Even after graduating, Kate O’Neill ’03, a star on the women’s cross country and track and field teams for the past four years, continues to collect honors recognizing her incredible Yale career.

Last Friday, the NCAA named O’Neill the Connecticut winner of its Woman of the Year award. A committee composed of representatives of NCAA institutions picked winners in each state and will announce 10 finalists later this month for the national award. The NCAA Committee on Women’s Athletics will then choose a national winner and announce its decision at a dinner in Indianapolis Nov. 1.

“I’m really excited,” O’Neill said. “It was a nice surprise.”

O’Neill finds herself in good company. Past winners of the Connecticut state award include current WNBA and ex-University of Connecticut basketball players Sue Bird and Rebecca Lobo. Lobo also won the national Woman of the Year award in 1995.

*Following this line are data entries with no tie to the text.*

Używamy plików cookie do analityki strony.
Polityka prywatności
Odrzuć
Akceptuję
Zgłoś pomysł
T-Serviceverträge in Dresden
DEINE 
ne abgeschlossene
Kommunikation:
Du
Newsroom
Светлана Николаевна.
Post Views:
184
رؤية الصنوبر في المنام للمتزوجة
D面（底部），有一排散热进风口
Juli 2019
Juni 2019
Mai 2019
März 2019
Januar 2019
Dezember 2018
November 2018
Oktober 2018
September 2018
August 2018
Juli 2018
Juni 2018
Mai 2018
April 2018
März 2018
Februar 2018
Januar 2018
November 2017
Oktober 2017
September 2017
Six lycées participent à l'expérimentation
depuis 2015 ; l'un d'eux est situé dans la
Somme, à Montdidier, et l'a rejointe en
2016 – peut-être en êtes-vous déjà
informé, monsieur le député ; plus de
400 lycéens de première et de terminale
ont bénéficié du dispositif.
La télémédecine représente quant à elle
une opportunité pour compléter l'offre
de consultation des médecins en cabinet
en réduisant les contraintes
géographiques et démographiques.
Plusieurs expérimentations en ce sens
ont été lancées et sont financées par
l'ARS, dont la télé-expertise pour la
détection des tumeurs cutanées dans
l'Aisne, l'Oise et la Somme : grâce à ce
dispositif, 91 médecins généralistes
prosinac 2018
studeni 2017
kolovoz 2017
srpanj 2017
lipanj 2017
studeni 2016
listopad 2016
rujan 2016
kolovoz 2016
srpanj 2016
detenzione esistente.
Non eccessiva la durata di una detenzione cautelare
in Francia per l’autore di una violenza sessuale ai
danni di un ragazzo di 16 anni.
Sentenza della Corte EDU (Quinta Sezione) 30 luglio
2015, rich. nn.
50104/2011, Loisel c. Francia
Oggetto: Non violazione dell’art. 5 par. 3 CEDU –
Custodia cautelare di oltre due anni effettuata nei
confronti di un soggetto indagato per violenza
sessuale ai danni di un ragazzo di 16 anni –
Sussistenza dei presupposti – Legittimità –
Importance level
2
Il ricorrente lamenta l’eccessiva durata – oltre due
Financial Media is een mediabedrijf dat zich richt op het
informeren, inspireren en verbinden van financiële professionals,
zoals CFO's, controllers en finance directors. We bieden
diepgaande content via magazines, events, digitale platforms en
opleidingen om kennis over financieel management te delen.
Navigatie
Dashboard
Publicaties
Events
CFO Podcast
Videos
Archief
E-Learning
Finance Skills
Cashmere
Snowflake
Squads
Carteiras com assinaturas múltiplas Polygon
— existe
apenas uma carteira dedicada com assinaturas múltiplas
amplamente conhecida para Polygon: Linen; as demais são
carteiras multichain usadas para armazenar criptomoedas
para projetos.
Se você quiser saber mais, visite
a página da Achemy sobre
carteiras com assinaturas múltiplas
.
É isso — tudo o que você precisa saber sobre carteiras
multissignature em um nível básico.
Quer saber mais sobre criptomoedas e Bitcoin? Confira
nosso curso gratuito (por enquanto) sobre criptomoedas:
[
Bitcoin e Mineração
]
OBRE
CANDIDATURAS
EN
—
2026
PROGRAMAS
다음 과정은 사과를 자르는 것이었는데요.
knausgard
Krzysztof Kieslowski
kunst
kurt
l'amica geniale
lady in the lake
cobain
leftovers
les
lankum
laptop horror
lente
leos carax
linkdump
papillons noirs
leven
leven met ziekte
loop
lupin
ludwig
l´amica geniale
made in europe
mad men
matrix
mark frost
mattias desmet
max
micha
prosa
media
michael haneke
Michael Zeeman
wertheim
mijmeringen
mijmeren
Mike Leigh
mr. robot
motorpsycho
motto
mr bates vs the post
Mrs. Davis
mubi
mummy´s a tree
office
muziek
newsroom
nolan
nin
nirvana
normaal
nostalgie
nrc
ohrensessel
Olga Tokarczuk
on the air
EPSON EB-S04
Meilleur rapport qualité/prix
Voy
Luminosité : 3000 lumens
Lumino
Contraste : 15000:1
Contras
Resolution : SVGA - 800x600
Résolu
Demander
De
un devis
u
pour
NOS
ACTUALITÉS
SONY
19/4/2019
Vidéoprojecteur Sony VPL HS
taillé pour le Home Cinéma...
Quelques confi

O’Neill is only the second Yale woman to win the state award in its 13-year history, and the first since 1991.

According to an NCAA press release, the Woman of the Year award “honors outstanding female student-athletes who have excelled in academics, athletics and community leadership, and have completed their collegiate athletics eligibility.”

Academically, O’Neill performed well, graduating last spring as a history major with a 3.62 GPA.

Her community service activities included tutoring elementary school students and serving as a coordinator for Harmony Place, a center where Yale student volunteers work with the homeless.

O’Neill was prolific in her Yale athletic career, and the list of her personal athletic accomplishments and honors is extensive. She earned All-American honors seven times including every season during her junior and senior years. In her senior year she was runner-up in three consecutive national championships — cross country, the indoor 5,000 meters, and the outdoor 10,000 meters. Last spring, she was a first-team selection as a Verizon Academic All-American for women’s cross country/track and field. Additionally, she was named Mondo Northeast District Track and Field Athlete of the Year. At last year’s Heptagonal Championships, O’Neill was the Most Outstanding Performer along with sister Laura O’Neill ’03. She and Laura are the only runners in the Ivy League ever to break 16 minutes in the 5,000 and 33 minutes in the 10,000. Kate holds school records in the 3,000, 5,000 and 10,000.

Currently O’Neill is working for Yale and training for road races this fall, but she has lofty long-term goals.

“My main focus for this year will be the world cross country trials,” she said.

She hopes to make the national team that will compete in the 2004 World Cross Country Championships in Belgium. Ultimately, she wants to run in the Olympic Trials next summer.